Pour diminuer la stabilité initiale, il faut soit diminuer la distance du centre de gravité au métacentre initial (centre de rotation instantané du centre de carène à gîte nulle), qui est le fameux raumoinzat (r-a) bien connu de tous les marins, soit diminuer le déplacement du navire. Le déplacement ayant été choisi, la stabilité initiale se règle en déplaçant verticalement le centre de gravité, soit modifiant la largeur à la flottaison (plus précisément l'inertie de la surface de flottaison). Ceci a été fait sur Lion en plaçant une partie du lest, non en bout de quille comme on le voit sur les carènes actuelles moins contraintes par la jauge, mais dans le fond de la coque, ce avec une largeur à la flottaison faible. Ainsi, en rehaussant le centre de gravité, ceci diminue le (r-a) et permet d'obtenir la stabilité initiale désirée.

Cependant, ce poids n'est pas totalement inutile car, une fois que le bateau gîte, le centre de carène se déplaçant sous le vent, un moment de redressement est créé par cette masse dans les fonds, d'autant que le LION étant large au-dessus de la flottaison, le centre de carène s'écarte d'autant de la masse.

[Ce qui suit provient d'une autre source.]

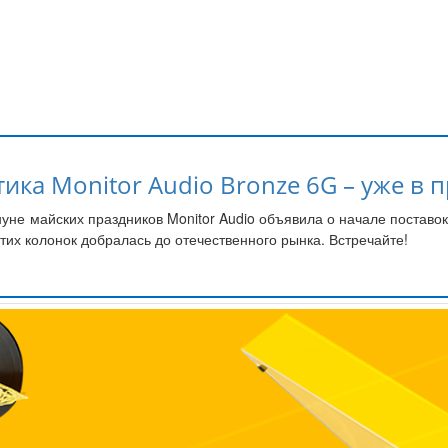
ика Monitor Audio Bronze 6G – уже в 
уне майских праздников Monitor Audio объявила о начале поставок
тих колонок добралась до отечественного рынка. Встречайте!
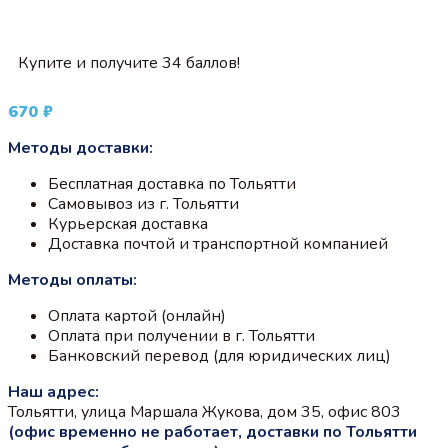
Купите и получите 34 баллов!
670
₽
Методы доставки:
Бесплатная доставка по Тольятти
Самовывоз из г. Тольятти
Курьерская доставка
Доставка почтой и транспортной компанией
Методы оплаты:
Оплата картой (онлайн)
Оплата при получении в г. Тольятти
Банковский перевод (для юридических лиц)
Наш адрес:
Тольятти, улица Маршала Жукова, дом 35, офис 803
(офис временно не работает, доставки по Тольятти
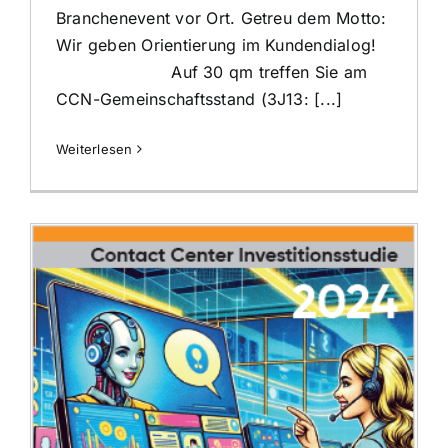
Branchenevent vor Ort. Getreu dem Motto:
Wir geben Orientierung im Kundendialog!
Auf 30 qm treffen Sie am
CCN-Gemeinschaftsstand (3J13: [...]
Weiterlesen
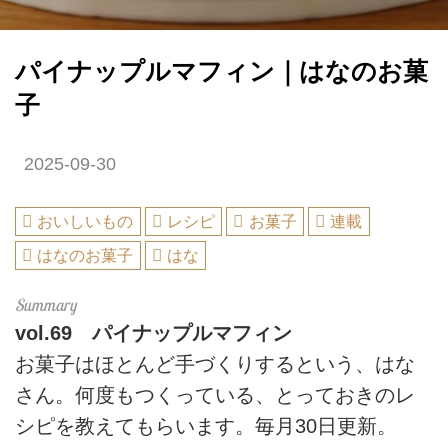
パイナップルマフィン｜はなのお菓
子
2025-09-30
おいしいもの
レシピ
お菓子
連載
はなのお菓子
はな
vol.69
パイナップルマフィン
お菓子はほとんど手づくりするという、はな
さん。何度もつくっている、とっておきのレ
シピを教えてもらいます。毎月30日更新。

Le poids ajouté dans les fonds du bateau permet donc en partie au LION de supporter sa toile. Il n'en reste pas moins que cette contrainte de jauge fait du LION un bateau moins raide à la toile que les voiliers plus récents, cependant qu'elle lui confère un comportement à la barre beaucoup plus proche du dériveur que du quillard et une extrême sensibilité aux déplacements de poids.

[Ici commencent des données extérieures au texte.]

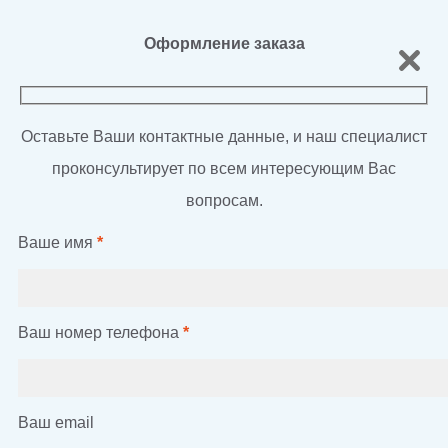
Оформление заказа
Оставьте Ваши контактные данные, и наш специалист
проконсультирует по всем интересующим Вас
вопросам.
Ваше имя
*
Ваш номер телефона
*
Ваш email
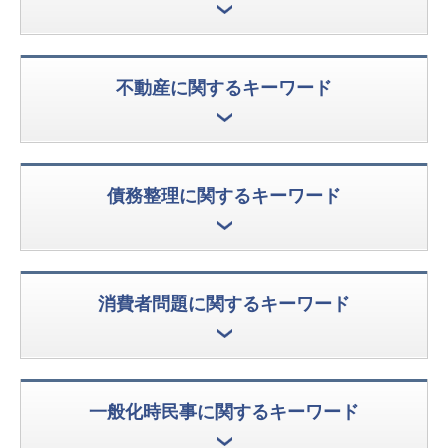
不動産に関するキーワード
債務整理に関するキーワード
消費者問題に関するキーワード
一般化時民事に関するキーワード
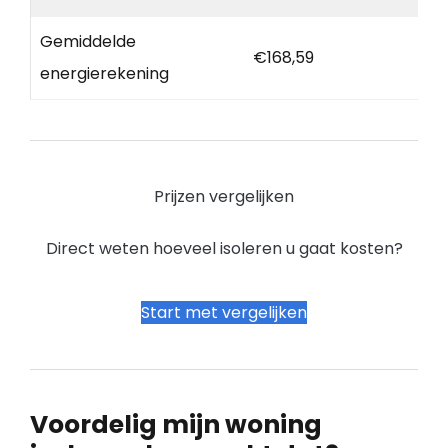
Gemiddelde
€168,59
energierekening
Prijzen vergelijken
Direct weten hoeveel isoleren u gaat kosten?
Start met vergelijken
Voordelig mijn woning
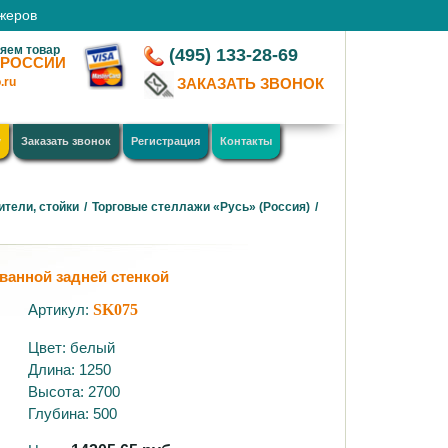
джеров
яем товар
(495) 133-28-69
 РОССИИ
.ru
ЗАКАЗАТЬ ЗВОНОК
у
Заказать звонок
Регистрация
Контакты
ители, стойки
/
Торговые стеллажи «Русь» (Россия)
/
ванной задней стенкой
Артикул:
SK075
Цвет: белый
Длина: 1250
Высота: 2700
Глубина: 500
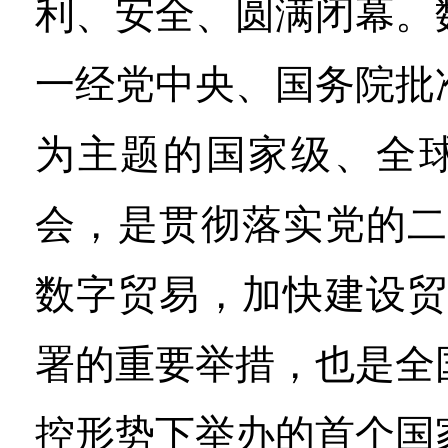
利、安全、圆满闭幕。
一经党中央、国务院批
为主题的国家级、全
会，是贯彻落实党的二
数字贸易，加快建设贸
署的重要举措，也是全
控形势下举办的首个国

LION est finalement un navire léger, toilé, pourvu d'un assez bon moment de redressement. Ceci en fait un bateau rapide très sensible à la gîte par petit temps, redoutable et redouté dans les petits airs par de nombreux bateaux plus grands.

Puisqu'on est lancé

Tant que nous y sommes, il serait dommage, à ce point d'avancement, de ne pas tordre le cou à une idée reçue. Contrairement au pendule simple, il n'est pas nécessaire, pour qu'un bateau soit stable, d'avoir son centre de gravité (point où s'applique le poids) en dessous du centre de carène (barycentre de la partie immergée de la carène, point où s'applique la force de poussée hydrostatique) !!! En effet, il faut seulement que le métacentre instantané soit au-dessus du centre de gravité. Plus simplement, il suffit que le centre de carène, avec la gîte, s'écarte plus de l'axe du bateau que le centre de gravité.